Hegel calls this biased notions reality.
-
Specialized reflective history focuses on one arm in history, such as
"the history of art, of law, or of religion." At the same time, it
represents a transitional stage to philosophic history because it treats
particular histories from a "universal viewpoint." The particular arm
in history taken (e.g. the history of law) represents a choice and an effort on
the part of the historian to present fragments of a particular history in such
a manner that it harmonizes with its universal concept.
As long as it is “ideas” that guides the history of nations as they pursue law, art, or religion, it is then the case that the "Spirit" (idealism) is what guides history as a whole. It is this larger process that is the focus of the third category of history, philosophic history. As humans (historians) we think constantly, Hegel notes, but most of history (even reflective history) would seem to emphasize events over thought in the end. Philosophic history, however, prioritizes thought before history, bringing pure philosophical ideas to bear on events. Hence, the thoughts that organize the "raw material" of historical events into philosophic history is taken as priority and can stand alone; for they are a-priori.
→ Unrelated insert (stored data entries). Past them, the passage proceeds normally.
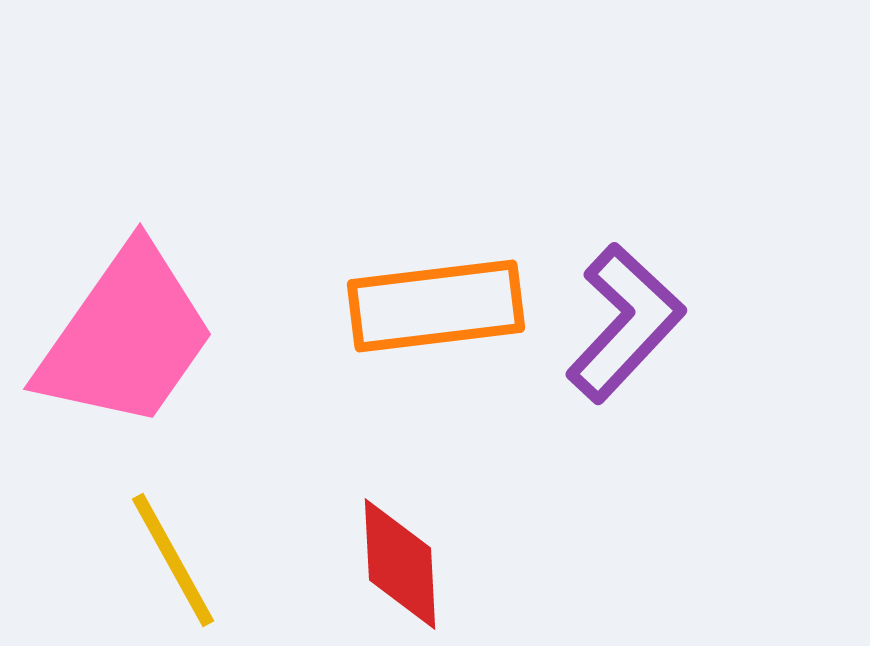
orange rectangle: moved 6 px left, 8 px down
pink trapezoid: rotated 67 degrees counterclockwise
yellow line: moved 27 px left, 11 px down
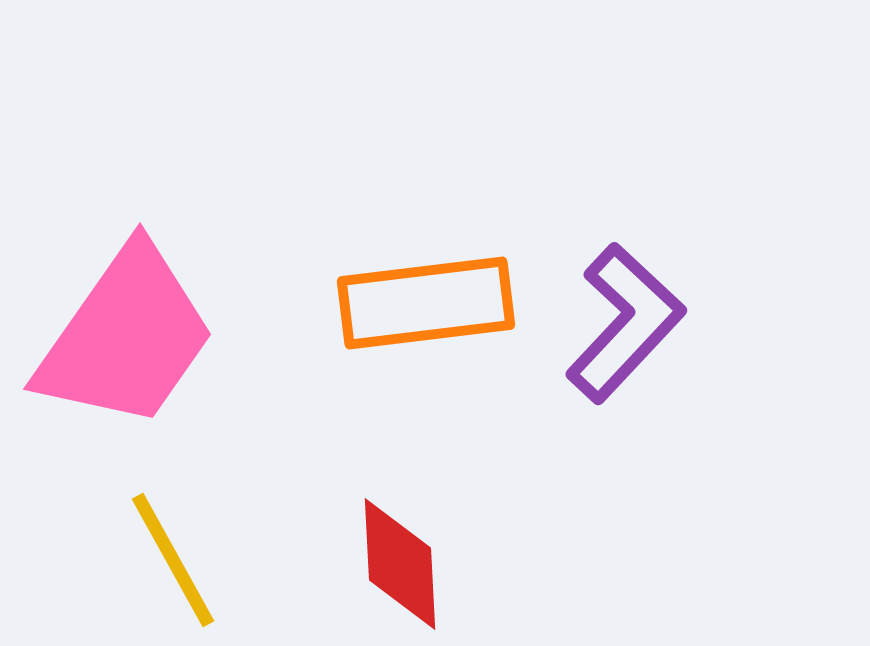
orange rectangle: moved 10 px left, 3 px up
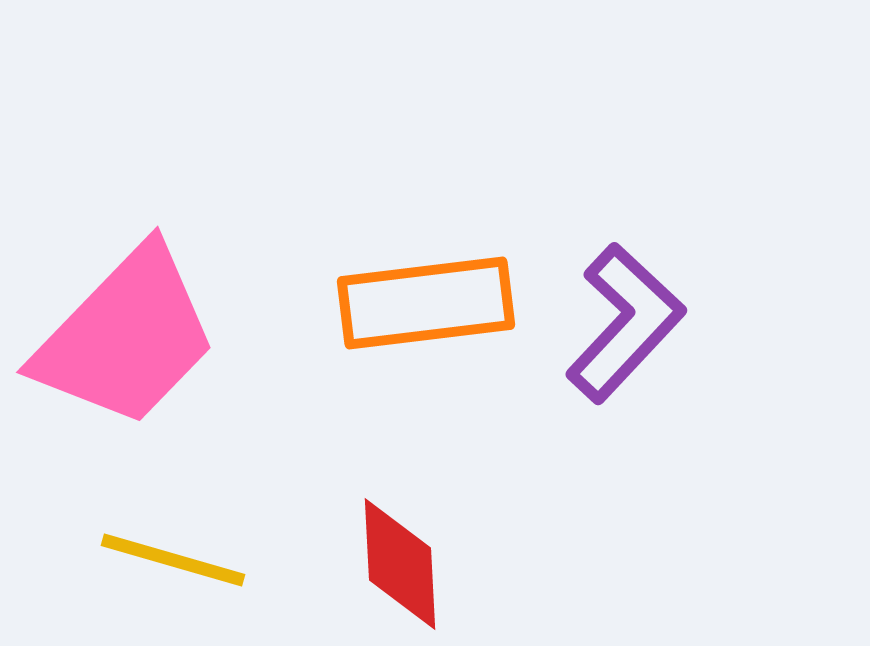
pink trapezoid: rotated 9 degrees clockwise
yellow line: rotated 45 degrees counterclockwise
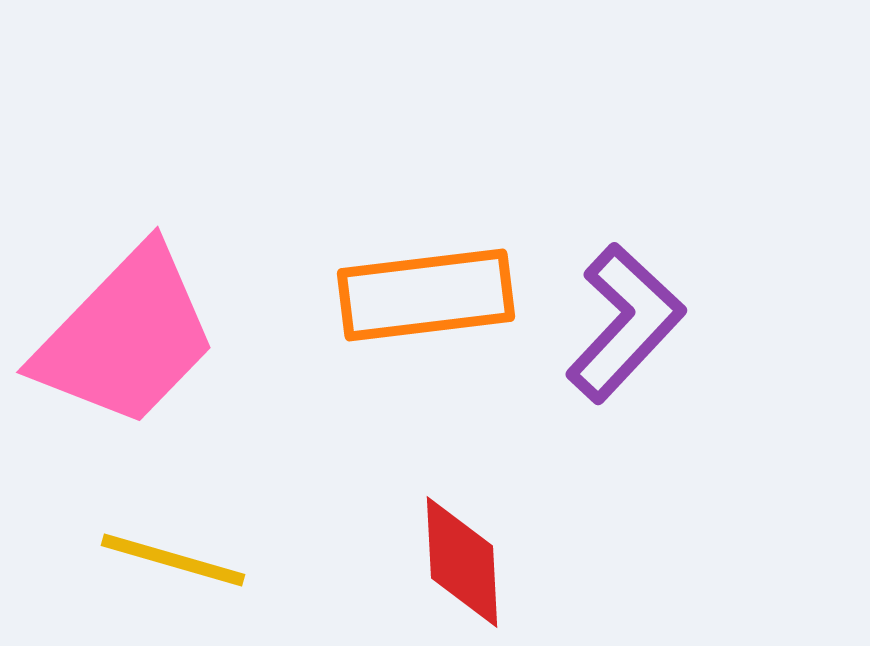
orange rectangle: moved 8 px up
red diamond: moved 62 px right, 2 px up
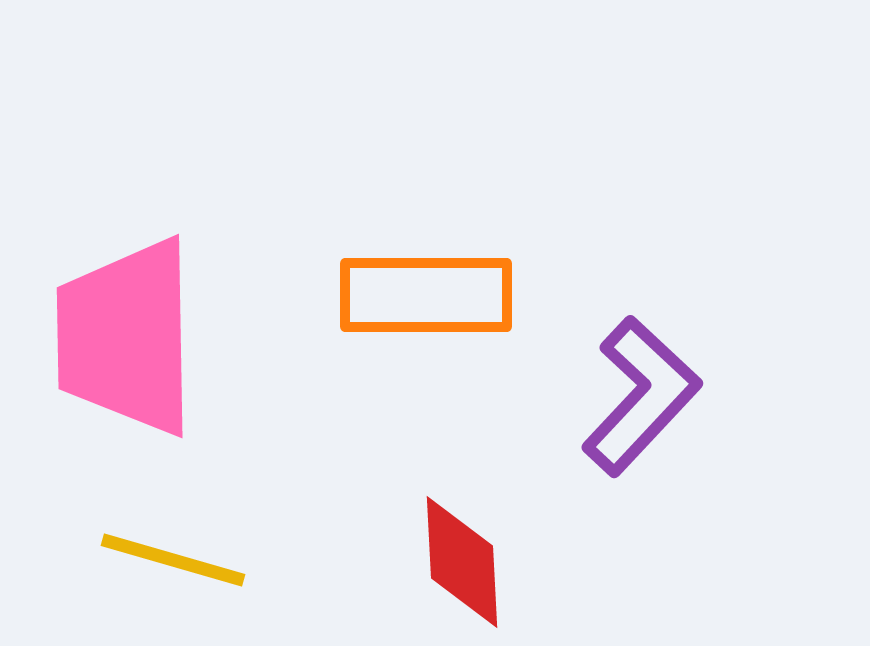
orange rectangle: rotated 7 degrees clockwise
purple L-shape: moved 16 px right, 73 px down
pink trapezoid: rotated 135 degrees clockwise
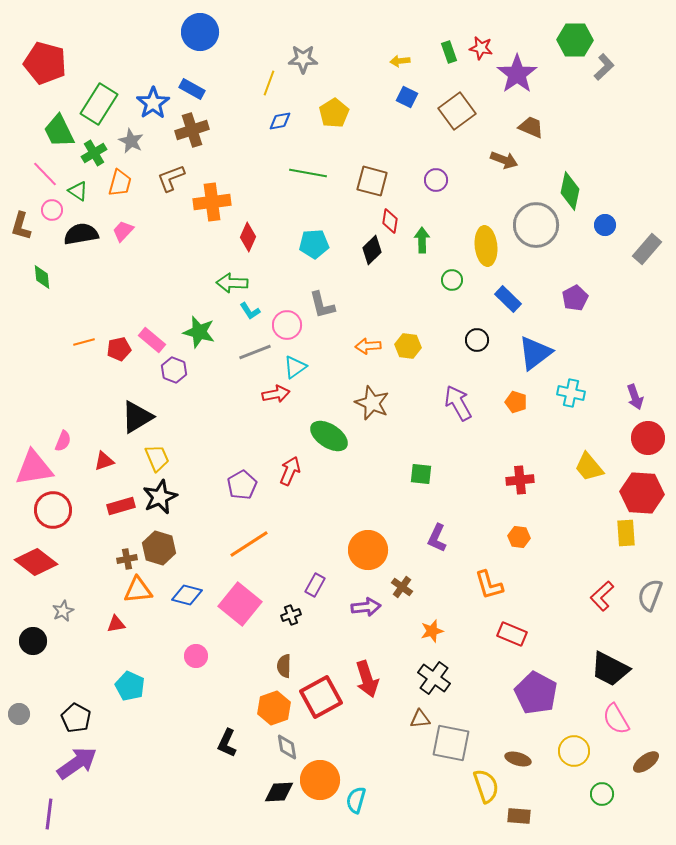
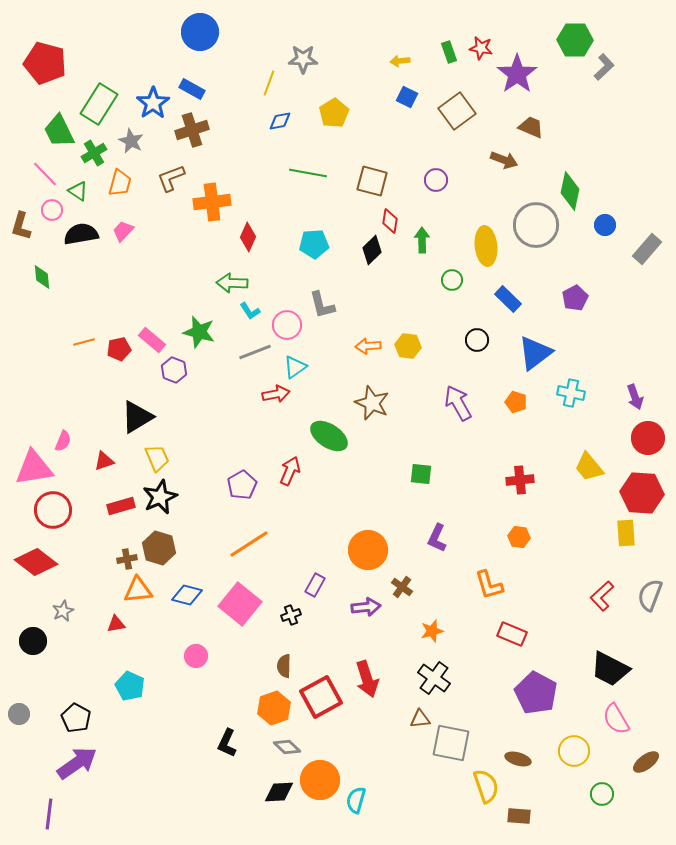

Hegel sets out these three main divisions of recorded history in order to clear the way for his own method of "philosophic" history. But, what is said about his method depends heavily on the notion of Spirit that Hegel has already begun to build. Now, Spirit is Hegel's best-known and probably most difficult concept. The basic idea of Hegel’s concept of spirit is that all of human history is guided by a rational process of self-recognition, in which human participants are guided to greater and greater self-awareness and freedom by a rational force that transcends them. (Hegel also emphasizes that we need not think of Spirit as God). According to Hegel, the only interest of this force, Spirit, is to realize its own principle of true freedom.
Philosophic history thus taps directly into the Spirit that guides world history, because this Spirit is essentially a force of Reason. Philosophy (particularly in pure logic) comes to know the characteristics of Spirit first, and then looks for them in the events of history. The characteristic of Spirit which it comes to know is roughly, that Spirit seeks only to realize its own nature, which is freedom. Thus, Hegel is already marking the rough outlines of what he means by Spirit, and is setting up his historical method (philosophic history) as the best one for understanding this guiding force in history (because philosophy knows it beforehand).
Focusing on his own method (philosophic history), Hegel gives a brief defence of the idea that “Reason rules history”. Reason is infinitely free because it is self-sufficient, depending on nothing outside of its own laws and conclusions. It is also infinitely powerful, because by nature it seeks to actualize its own laws in the world. Hegel argues that, in a very real sense, the "substance" or content of world history is nothing but Reason, since all of history is caused and guided by a rational process. The idea that Reason rules the world, he says, is both an assumption we must make before we practice philosophic history and a conclusion drawn from that practice. Therefore, the function of philosophical history for Hegel is to provide a comprehensive, all-inclusive, and totalizing account of history which should explain why history has rationally followed a deterministic course and why persons in history behave the way they do.